* TASK INSTRUCTIONS *
Copy each line of the listing below exactly and drop the images.

* RECORDED DATA *

BEGIN

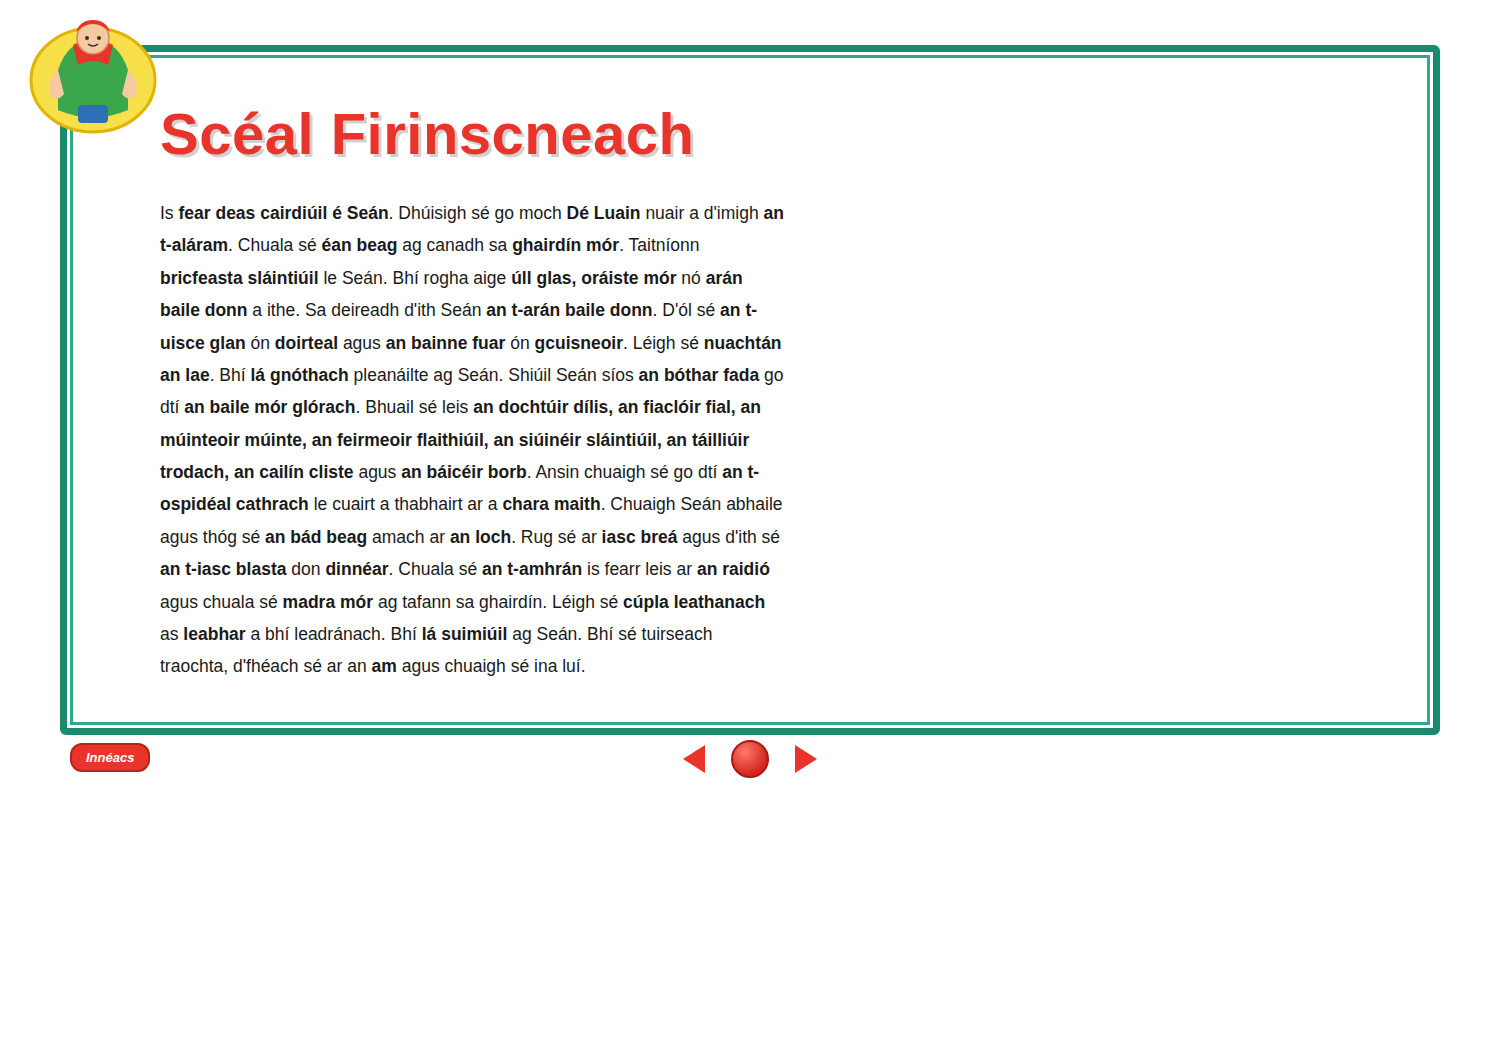Scéal Firinscneach
Is fear deas cairdiúil é Seán. Dhúisigh sé go moch Dé Luain nuair a d'imigh an t-aláram. Chuala sé éan beag ag canadh sa ghairdín mór. Taitníonn bricfeasta sláintiúil le Seán. Bhí rogha aige úll glas, oráiste mór nó arán baile donn a ithe. Sa deireadh d'ith Seán an t-arán baile donn. D'ól sé an t-uisce glan ón doirteal agus an bainne fuar ón gcuisneoir. Léigh sé nuachtán an lae. Bhí lá gnóthach pleanáilte ag Seán. Shiúil Seán síos an bóthar fada go dtí an baile mór glórach. Bhuail sé leis an dochtúir dílis, an fiaclóir fial, an múinteoir múinte, an feirmeoir flaithiúil, an siúinéir sláintiúil, an táilliúir trodach, an cailín cliste agus an báicéir borb. Ansin chuaigh sé go dtí an t-ospidéal cathrach le cuairt a thabhairt ar a chara maith. Chuaigh Seán abhaile agus thóg sé an bád beag amach ar an loch. Rug sé ar iasc breá agus d'ith sé an t-iasc blasta don dinnéar. Chuala sé an t-amhrán is fearr leis ar an raidió agus chuala sé madra mór ag tafann sa ghairdín. Léigh sé cúpla leathanach as leabhar a bhí leadránach. Bhí lá suimiúil ag Seán. Bhí sé tuirseach traochta, d'fhéach sé ar an am agus chuaigh sé ina luí.
Innéacs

END

* RESULT FOR THIS EXERCISE *
Scéal Firinscneach
Is fear deas cairdiúil é Seán. Dhúisigh sé go moch Dé Luain nuair a d'imigh an t-aláram. Chuala sé éan beag ag canadh sa ghairdín mór. Taitníonn bricfeasta sláintiúil le Seán. Bhí rogha aige úll glas, oráiste mór nó arán baile donn a ithe. Sa deireadh d'ith Seán an t-arán baile donn. D'ól sé an t-uisce glan ón doirteal agus an bainne fuar ón gcuisneoir. Léigh sé nuachtán an lae. Bhí lá gnóthach pleanáilte ag Seán. Shiúil Seán síos an bóthar fada go dtí an baile mór glórach. Bhuail sé leis an dochtúir dílis, an fiaclóir fial, an múinteoir múinte, an feirmeoir flaithiúil, an siúinéir sláintiúil, an táilliúir trodach, an cailín cliste agus an báicéir borb. Ansin chuaigh sé go dtí an t-ospidéal cathrach le cuairt a thabhairt ar a chara maith. Chuaigh Seán abhaile agus thóg sé an bád beag amach ar an loch. Rug sé ar iasc breá agus d'ith sé an t-iasc blasta don dinnéar. Chuala sé an t-amhrán is fearr leis ar an raidió agus chuala sé madra mór ag tafann sa ghairdín. Léigh sé cúpla leathanach as leabhar a bhí leadránach. Bhí lá suimiúil ag Seán. Bhí sé tuirseach traochta, d'fhéach sé ar an am agus chuaigh sé ina luí.
Innéacs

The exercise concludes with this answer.